They wouldn’t put a mask on for their parents and grandparents, who are hopefully vaccinated by now.
They won’t go around the corner to get a vaccine; they won’t even answer when the visiting nurses come to their door.
So why on earth would they put on a mask now, because I am?
I have defended the public health officials who braved enormous blowback, death threats, protests and even presidential condemnation for having the audacity to try to save lives by promoting mask-wearing.
They did so at a time when the evidence was clear that wearing masks and socially distancing were our most effective weapons against the virus.
Now they are beginning to sound a little bit ridiculous.
In Los Angeles, we are being encouraged to wear masks because of the highly contagious delta variant.
Which would make sense, except the same officials are quick to reassure us that our vaccines are effective against this delta variant.
So, why the alarm?
No good excuses to refuse vaccine
The problem is that if you’re not vaccinated and you’re not wearing a mask, then you may be more vulnerable to this variant than the old-fashioned COVID-19.
We who have been wearing masks and socially distancing, we who stood in line and said prayers of thanks when the vaccines finally became available, we are not the problem.
I’m not talking about those who are immunocompromised, for whom the vaccine poses additional risks or provides limited benefits.
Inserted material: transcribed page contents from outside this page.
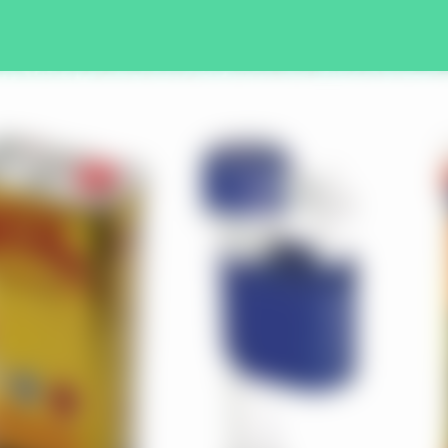
Pular para o conteúdo principal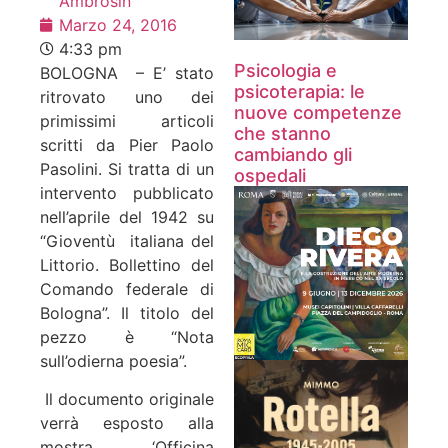
Ambrosin
Marzo 24, 2016
4:33 pm
Psicologia e
BOLOGNA – E’ stato
psicoterapia: le
ritrovato uno dei
nuove competenze
primissimi articoli
che stanno
scritti da Pier Paolo
cambiando gli
Pasolini. Si tratta di un
ospedali
intervento pubblicato
nell’aprile del 1942 su
“Gioventù italiana del
Littorio. Bollettino del
Comando federale di
Bologna”. Il titolo del
pezzo è “Nota
sull’odierna poesia”.
Il documento originale
verrà esposto alla
mostra ‘Officina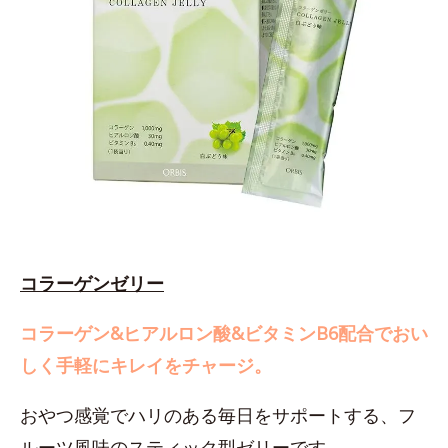
コラーゲンゼリー
コラーゲン&ヒアルロン酸&ビタミンB6配合でおい
しく手軽にキレイをチャージ。
おやつ感覚でハリのある毎日をサポートする、フ
ルーツ風味のスティック型ゼリーです。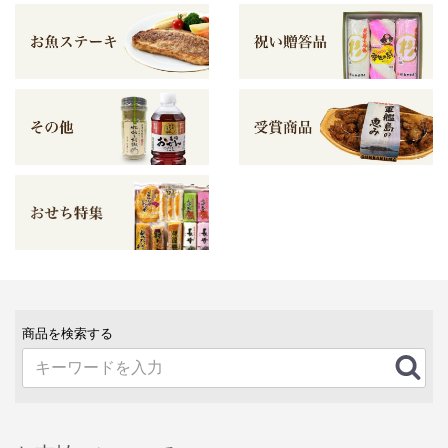
商品を検索する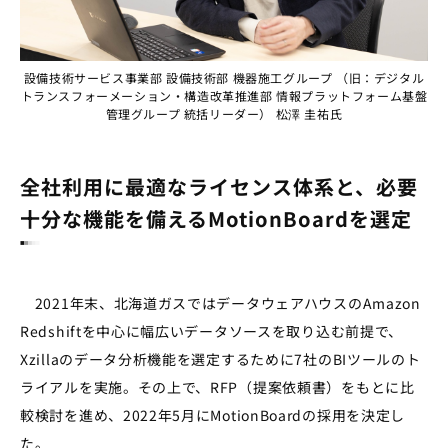
設備技術サービス事業部 設備技術部 機器施工グループ （旧：デジタル
トランスフォーメーション・構造改革推進部 情報プラットフォーム基盤
管理グループ 統括リーダー） 松澤 圭祐氏
全社利用に最適なライセンス体系と、必要
十分な機能を備えるMotionBoardを選定
2021年末、北海道ガスではデータウェアハウスのAmazon
Redshiftを中心に幅広いデータソースを取り込む前提で、
Xzillaのデータ分析機能を選定するために7社のBIツールのト
ライアルを実施。その上で、RFP（提案依頼書）をもとに比
較検討を進め、2022年5月にMotionBoardの採用を決定し
た。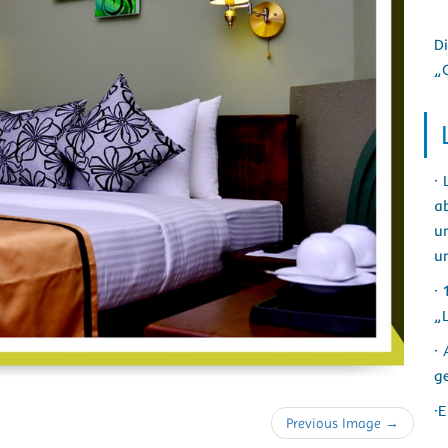
D
„
· 
a
u
u
·
„
·
g
·E
Previous Image →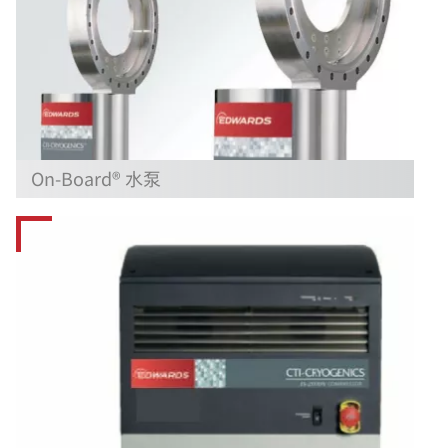
On-Board® 水泵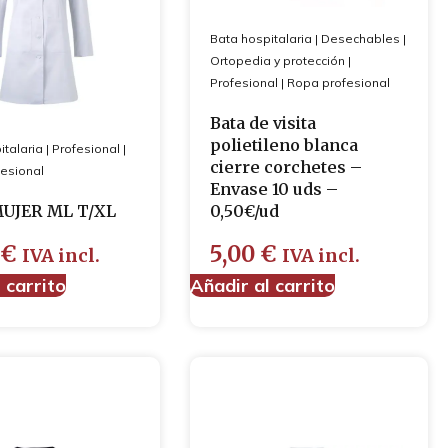
Bata hospitalaria
|
Desechables
|
Ortopedia y protección
|
Profesional
|
Ropa profesional
Bata de visita
polietileno blanca
italaria
|
Profesional
|
cierre corchetes –
esional
Envase 10 uds –
UJER ML T/XL
0,50€/ud
4
€
5,00
€
IVA incl.
IVA incl.
 carrito
Añadir al carrito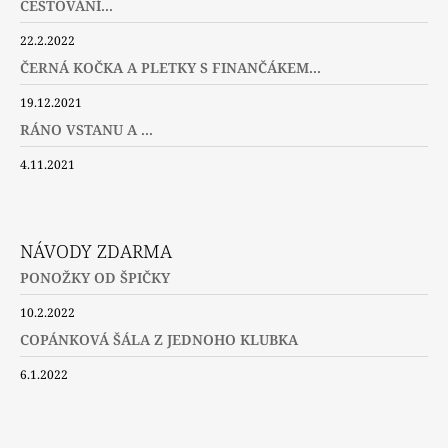
CESTOVÁNÍ...
22.2.2022
ČERNÁ KOČKA A PLETKY S FINANČÁKEM...
19.12.2021
RÁNO VSTANU A ...
4.11.2021
NÁVODY ZDARMA
PONOŽKY OD ŠPIČKY
10.2.2022
COPÁNKOVÁ ŠÁLA Z JEDNOHO KLUBKA
6.1.2022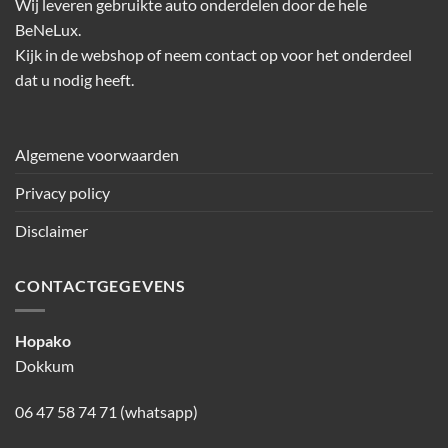
Wij leveren gebruikte auto onderdelen door de hele
BeNeLux.
Kijk in de webshop of neem contact op voor het onderdeel
dat u nodig heeft.
Algemene voorwaarden
Privacy policy
Disclaimer
CONTACTGEGEVENS
Hopako
Dokkum
06 47 58 74 71 (whatsapp)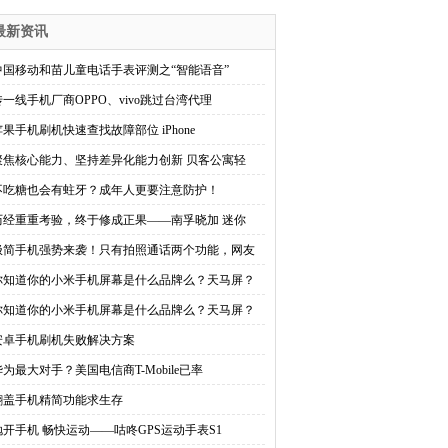
最新资讯
中国移动和苗儿童电话手表评测之“智能语音”
传一线手机厂商OPPO、vivo跳过台湾代理
苹果手机刷机快速查找故障部位 iPhone
聚焦核心能力、坚持差异化能力创新 贝客公寓轻
不吃糖也会有蛀牙？成年人更要注意防护！
历经重重考验，终于修成正果——南孚晓加 迷你
极简手机强势来袭！只有拍照通话两个功能，网友
你知道你的小米手机屏幕是什么品牌么？天马屏？
你知道你的小米手机屏幕是什么品牌么？天马屏？
安卓手机刷机失败解决方案
华为最大对手？美国电信商T-Mobile已率
翻盖手机精简功能求生存
抛开手机 畅快运动——咕咚GPS运动手表S1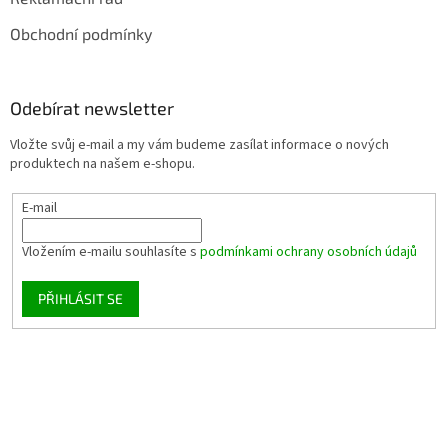
Obchodní podmínky
Odebírat newsletter
Vložte svůj e-mail a my vám budeme zasílat informace o nových
produktech na našem e-shopu.
E-mail
Vložením e-mailu souhlasíte s
podmínkami ochrany osobních údajů
PŘIHLÁSIT SE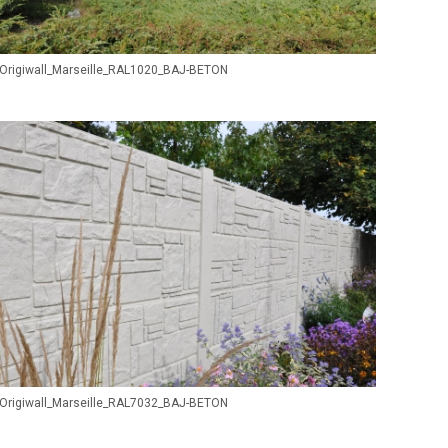
Origiwall_Marseille_RAL1020_BAJ-BETON
Origiwall_Marseille_RAL7032_BAJ-BETON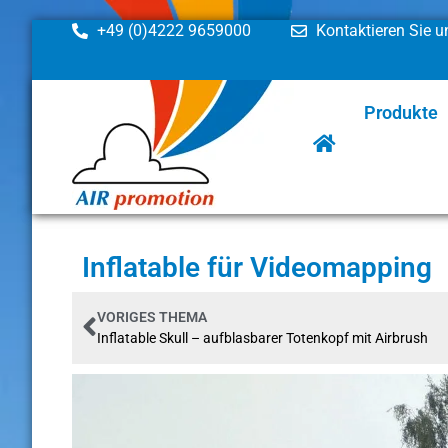
+49 (0)4222 9659000
Kontaktieren Sie u
Produkte
Inflatable für Videomapping
VORIGES THEMA
Inflatable Skull – aufblasbarer Totenkopf mit Airbrush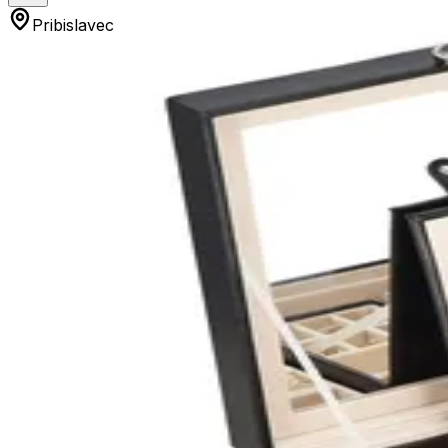
Pribislavec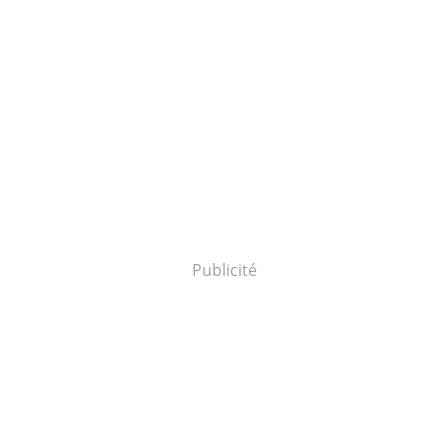
Publicité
Trust me; those folks are wearing masks. They are double-masking, not to protect themselves against their vaccinated friends and relatives but because of all the people running around maskless who have not been vaccinated.
Double shifts? The pharmacies are open 24/7.
Fear? Of what? There are no hidden chemicals in the vaccines. They have not been made in order to incapacitate any minorities. They do not cause impotence. They do not kill people. The stories of vaccine reactions are so few and far between that getting out of bed in the morning is far more dangerous.
There are excuses, but not good ones; reasons, but not sensible ones; explanations, but not justifications.
Most of us have done our best. We wore masks even when we didn’t need them, so long as vaccines were scarce. We wore masks even when those who most needed them refused to, just so as not to pass anything on to them. We were, most of us, very good to our neighbors, considerate of those less fortunate, patient even with the slow rollouts and the confusion and the rest.
But enough is enough. Independence Day has just passed. It is time for our country to move forward, and those who refuse to be vaccinated are standing in the way. And my wearing a mask won’t do anything to move them.